BEGIN Supplied passage

Pages

Thursday 1 January 2015

'Savage Run' by E. J. Squires


*This review will contain spoilers!* 

There comes a time in every reviewer's life when they have to decide between upholding their integrity or following their heart. I'm choosing to follow my beliefs and do what I think is right, even though it does make me feel like a massive poo. I want to say a huge thank you to E. J. Squires for sending me this novel in exchange for an honest review, and I tried so hard to like it, but I'm going to be honest - this was one of the most disappointing books I've read in a very long time.
'Savage Run' tells the story of Heidi, a Laborer in the lowest class in her society, destined to be ruled by a Master as soon as she turns sixteen. Heidi's best friend, Gemma, has been with her Master for nearly a year, and Heidi comes up with a plan to get her freedom - the Savage Run event. The Savage Run is a competition for teenage boys of the lower classes to participate in an obstacle course to become Masters, giving themselves economic stability and freedom for the rest of their lives. Because Heidi and Gemma are girls, they disguise themselves as males and get hold of fake IDs, desperate to compete for their only chance at freedom.
I thought the plot sounded so interesting, I jumped at the chance to review this novel. I love dystopian fiction, and for a novel to have something that sounds so out of the box and brand new is a massive surprise. But there were so many things wrong with this novel.
To start off at a basic level: there were 35 errors that I spotted throughout the novel, also known as an error every ten pages. It made it feel uncomfortable and disconnected, with fragmented sentences and random punctuation marks inserted into the manuscript over and over again. That's not including the commas that were added in or were missing, because once you start counting commas it gets to an insanely high number, but that means in actuality there were way more errors. I understand that for lesser known, indie authors the proofreading process is never going to be absolutely faultless, because paying for someone to proofread and edit your novel is quite costly, but this many errors shouldn't have just been able to slip under the radar unnoticed. Similarly, there were a lot of phrases that didn't make much grammatical sense, meaning that every page I was tripping over something, leaving me feeling beyond disappointed at how deeply it affected my enjoyment of the novel.

END Supplied passage

What this exercise asks:
a – Transcribe the passage of the book review that opens with the words "There comes a" and closes with "very long time.".
b – Go on with the book review, starting after its last sentence.
The records have no connection to the book review.

BEGIN The data

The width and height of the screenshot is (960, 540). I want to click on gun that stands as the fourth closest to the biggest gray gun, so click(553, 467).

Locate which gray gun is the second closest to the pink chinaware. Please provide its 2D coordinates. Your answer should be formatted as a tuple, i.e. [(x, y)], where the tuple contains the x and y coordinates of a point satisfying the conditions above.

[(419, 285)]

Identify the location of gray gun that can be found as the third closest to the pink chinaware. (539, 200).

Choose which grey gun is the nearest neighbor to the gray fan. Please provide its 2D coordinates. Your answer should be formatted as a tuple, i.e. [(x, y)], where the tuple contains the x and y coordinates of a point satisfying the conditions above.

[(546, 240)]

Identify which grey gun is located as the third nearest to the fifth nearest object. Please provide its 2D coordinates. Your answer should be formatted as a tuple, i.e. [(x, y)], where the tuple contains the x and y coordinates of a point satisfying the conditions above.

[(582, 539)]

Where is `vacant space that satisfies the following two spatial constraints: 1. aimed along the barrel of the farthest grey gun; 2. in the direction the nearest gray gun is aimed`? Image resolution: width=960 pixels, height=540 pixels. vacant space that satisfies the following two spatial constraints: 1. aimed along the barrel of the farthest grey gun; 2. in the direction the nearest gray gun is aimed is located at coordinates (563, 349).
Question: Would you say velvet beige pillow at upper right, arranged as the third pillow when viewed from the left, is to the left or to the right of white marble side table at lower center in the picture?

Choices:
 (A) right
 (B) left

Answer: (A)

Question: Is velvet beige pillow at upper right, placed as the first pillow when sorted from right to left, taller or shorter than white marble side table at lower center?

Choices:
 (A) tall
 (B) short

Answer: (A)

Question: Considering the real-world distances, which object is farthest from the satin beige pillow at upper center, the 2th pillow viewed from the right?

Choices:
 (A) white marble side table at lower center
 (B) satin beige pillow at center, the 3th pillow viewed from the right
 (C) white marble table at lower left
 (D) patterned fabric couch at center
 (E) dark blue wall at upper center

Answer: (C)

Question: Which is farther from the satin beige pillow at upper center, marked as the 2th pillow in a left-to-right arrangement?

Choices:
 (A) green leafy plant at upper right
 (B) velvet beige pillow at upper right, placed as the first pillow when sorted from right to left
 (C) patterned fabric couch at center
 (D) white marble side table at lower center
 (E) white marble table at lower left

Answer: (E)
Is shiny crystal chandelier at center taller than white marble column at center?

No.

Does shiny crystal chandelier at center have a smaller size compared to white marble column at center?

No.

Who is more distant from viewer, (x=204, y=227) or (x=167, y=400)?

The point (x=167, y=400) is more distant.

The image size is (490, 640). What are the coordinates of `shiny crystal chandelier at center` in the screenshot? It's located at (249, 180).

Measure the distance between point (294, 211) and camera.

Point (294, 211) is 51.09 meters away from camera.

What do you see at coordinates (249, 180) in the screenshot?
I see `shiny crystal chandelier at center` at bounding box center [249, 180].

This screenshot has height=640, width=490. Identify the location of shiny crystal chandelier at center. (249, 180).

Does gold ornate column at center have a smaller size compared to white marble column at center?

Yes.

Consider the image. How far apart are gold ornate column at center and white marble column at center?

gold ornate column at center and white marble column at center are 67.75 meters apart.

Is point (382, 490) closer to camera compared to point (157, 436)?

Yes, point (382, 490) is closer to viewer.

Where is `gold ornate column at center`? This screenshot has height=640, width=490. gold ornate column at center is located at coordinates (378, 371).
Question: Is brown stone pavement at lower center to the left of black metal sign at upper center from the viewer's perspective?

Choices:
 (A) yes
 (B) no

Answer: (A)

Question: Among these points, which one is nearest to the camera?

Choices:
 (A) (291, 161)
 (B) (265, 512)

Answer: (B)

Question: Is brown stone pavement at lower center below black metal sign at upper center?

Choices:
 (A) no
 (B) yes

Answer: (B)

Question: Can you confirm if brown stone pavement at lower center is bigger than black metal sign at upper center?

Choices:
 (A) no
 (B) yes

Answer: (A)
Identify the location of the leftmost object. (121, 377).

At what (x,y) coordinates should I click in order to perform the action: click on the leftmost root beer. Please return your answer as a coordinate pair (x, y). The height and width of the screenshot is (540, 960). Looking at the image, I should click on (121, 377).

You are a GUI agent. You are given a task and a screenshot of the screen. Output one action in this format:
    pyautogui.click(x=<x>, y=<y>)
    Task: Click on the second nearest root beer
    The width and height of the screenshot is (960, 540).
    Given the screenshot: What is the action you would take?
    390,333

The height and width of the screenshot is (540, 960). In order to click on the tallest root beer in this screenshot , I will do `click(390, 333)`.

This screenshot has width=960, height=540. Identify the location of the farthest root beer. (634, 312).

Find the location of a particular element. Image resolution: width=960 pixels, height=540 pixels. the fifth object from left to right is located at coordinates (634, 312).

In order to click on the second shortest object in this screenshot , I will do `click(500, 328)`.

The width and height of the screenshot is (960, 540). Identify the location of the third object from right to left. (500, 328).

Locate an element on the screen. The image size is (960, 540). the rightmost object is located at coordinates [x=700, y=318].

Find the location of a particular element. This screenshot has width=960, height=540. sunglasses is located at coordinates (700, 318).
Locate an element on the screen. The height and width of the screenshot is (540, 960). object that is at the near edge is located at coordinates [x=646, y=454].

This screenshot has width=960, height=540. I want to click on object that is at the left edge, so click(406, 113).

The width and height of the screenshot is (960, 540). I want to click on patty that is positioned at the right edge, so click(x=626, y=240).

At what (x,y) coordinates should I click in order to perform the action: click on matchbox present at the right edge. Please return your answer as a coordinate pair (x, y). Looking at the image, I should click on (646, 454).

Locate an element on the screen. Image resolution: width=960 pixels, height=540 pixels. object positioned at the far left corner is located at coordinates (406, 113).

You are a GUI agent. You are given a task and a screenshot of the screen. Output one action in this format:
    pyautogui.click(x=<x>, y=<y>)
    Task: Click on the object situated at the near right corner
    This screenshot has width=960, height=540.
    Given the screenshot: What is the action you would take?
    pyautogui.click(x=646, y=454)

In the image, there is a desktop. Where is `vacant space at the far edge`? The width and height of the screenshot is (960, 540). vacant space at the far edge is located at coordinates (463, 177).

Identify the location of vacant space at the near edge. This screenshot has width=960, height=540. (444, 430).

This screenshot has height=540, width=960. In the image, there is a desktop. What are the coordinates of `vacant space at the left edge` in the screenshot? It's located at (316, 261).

END The data

Outputs in order:
a –
There comes a time in every reviewer's life when they have to decide between upholding their integrity or following their heart. I'm choosing to follow my beliefs and do what I think is right, even though it does make me feel like a massive poo. I want to say a huge thank you to E. J. Squires for sending me this novel in exchange for an honest review, and I tried so hard to like it, but I'm going to be honest - this was one of the most disappointing books I've read in a very long time.

b –
Also, the repetition throughout the novel grated so deeply. Heidi constantly forgetting that she'd traded away her mother's locket, and rolling in the guilt of causing Gemma's 'death', just annoyed me. I didn't feel anything over Gemma's death, so constantly being reminded of how upset this girl is over a character that I didn't have a minuscule amount of emotion for just bored me, and I just wanted to shake her and tell her to get over it.
Furthermore, it was just so one dimensional it made me want to scream out loud at multiple points throughout. The 'death' of Gemma at the start of the novel was flat - how are we meant to care about the death of a character who has done nothing of note for the first fifty pages? - and that tone continued throughout, with other Savage Run participants being introduced and killed off after having only appeared in one scene, meaning that I didn't have a visceral reaction to any of the devastating imagery described throughout the first three quarters of the novel. Arthor was a promising character, but even his death didn't do too much for me, because it was all so utterly predictable. I didn't even like Heidi; constantly second guessing whether Nicholas liked her and panicking about their potential relationship when she should be more worried about possibly impending death, the internal complaining about Arthor when she wanted to let him go first on the cliff and took instant offence when he took the lead, all of her actions just made me want to slap her, and when you hate the main character of a dystopian novel you find yourself constantly crossing your fingers that they're going to end up dead, even though it's beyond predictable that they're going to survive.
On the note of predictability, anybody that didn't see the reveal of Mia being Heidi's mother is obviously blind to what is stated right in front of them. It was obvious from the second appearance of Mia, so the fact that Heidi stated repeatedly that there was no way that Mia could be her mother just made me want to rip my hair out, and the big reveal in the final chapter fell completely flat because I'd been expecting it since the first one hundred pages of the book. Similarly, it's pretty obvious that you never know someone is dead until you've seen their body, so Heidi discovering that Gemma survived the beginning of the book also didn't surprise me.
There were some promising scenes. The obstacles featured in the Savage Run all seemed extremely interesting, but in the actual delivery of them they fell short. The moment when Johnny shot Heidi's capsule out of the sky, and the following recovery in the hospital, was extremely well written but other than those small moments the book as a whole was completely flat. At times it felt like a rip-off of 'Divergent': the box that made them hallucinate the people they cared about most and then having to shoot them being the most obvious comparison, but also the attitude of the main character constantly throwing herself into life-threatening situations for reasons that only really made sense to her.
The ending of the novel is left extremely open, but I have my fingers crossed that there isn't going to be a sequel, because it will probably be focussed solely upon the politics behind the Savage Run and the downfall of President Volkov, and it all just seems too predictable to be worth wasting the time upon. I went into this book seeing that it had nearly a 5 star average rating on Goodreads, but if you're considering reading it don't be fooled by that number. I am really disappointed and deflated following what I just forced myself to read.